Donc, un droit ou une motivation ? C’est la question que l’on se pose. Les Africains subsahariens qui migrent en Algérie pour le besoin d’emploi sont en grande partie employés dans les jardins et les champs dans le sud de l’Algérie. Puisque les activités agricoles sont menées hors de la ville, les propriétaires des champs employeurs des migrants clandestins, construisent de logement dan ces champs. C’est là, qu’ils logent les employés et les maintiennent pour les activités agricoles à savoir l’entretien des plantes, l’arrosage des plantes, la cueillette des fruits, l’entretien des vaches laitières etc. En effet, un bâtiment d’une dimension moyenne contenant des chambres climatisées, une cuisine, une toilette moderne, est mis à la disposition des employés migrants. Ces derniers se réjouissent de cette condition de logement parce qu’ils n’ont pas connu mieux d’où ils viennent ; parce que la plupart des migrants maliens qui prennent le chemin de l’Algérie viennent des campagnes où ils logent dans des maisons faites en banco. HG migrant malien interviewé via WhatsApp par l’équipe de Water Mobility avoue : « En Algérie, nous sommes bien logés et nourris. Nous sommes dans des chambres climatisées et nous mangeons des poulets rôtis. Nous n’avons pas ça au Mali. Et quand nous retournons au Mali on voit qu’il y a une différence entre nous et les parents qu’on vient retrouver, ça se voit sur notre corps. »

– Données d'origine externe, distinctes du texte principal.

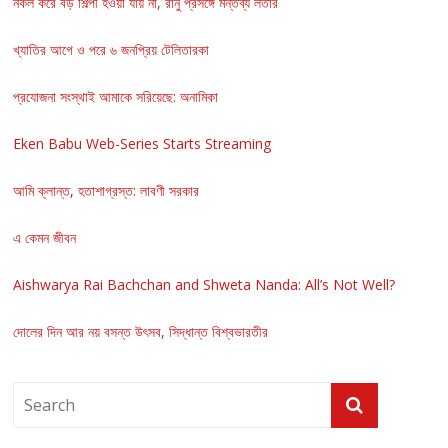
নকল করে বড় শিল্পী হওয়া যায় না, রানু প্রসঙ্গে মন্তব্য লতার
খ্যাতির আগে ও পরে ৬ জনপ্রিয় টেলিতারকা
প্রযোজনা সংস্থাই আমাকে সরিয়েছে: অনামিকা
Eken Babu Web-Series Starts Streaming
আমি ক্লান্ত, হতাশাগ্রস্ত: লাবণী সরকার
এ কেমন জীবন
Aishwarya Rai Bachchan and Shweta Nanda: All’s Not Well?
দোলের দিন আর নয় বসন্ত উৎসব, সিদ্ধান্ত বিশ্বভারতীর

Par conséquent, c’est un excellent moyen pour attirer les migrants clandestins subsahariens à opter pour les travaux champêtres compte tenu du grand besoin d’emploi dans le secteur agricole en Algérie. Cela fait que, des employés restent des années sans revenir. Parce que c’est déjà un luxe qu’ils vivent contrairement à ce qu’ils vivaient au Mali. OS ajoute : « J’ai fait quatre ans sans retourner, j’ai travaillé tout mon temps chez un même employeur et quand je voulais partir il m’a demandé de me faire remplacer par un frère ou quelqu’un que je connais bien. »
En somme, ce logement, un droit ou une motivation, est aussi une nécessité pour les employés migrants clandestins qui ne peuvent pas circuler librement et qui trouvent difficilement un logement en ville parce qu’ils sont régulièrement chassés par la gendarmerie Algérienne. Donc, restés camouflés dans les jardins est une stratégie pour les ces derniers de travailler longtemps en Algérie.
Water Mobility est un projet mené par Voice4Thought (Mali), le Bureau d’étude ECA (Algérie) et l’IHE Delft (Pays-Bas) sur la mobilité des populations due aux problèmes liés à l’eau causés par le changement climatique. Le projet est dirigé par une équipe composée de chercheurs algériens et maliens.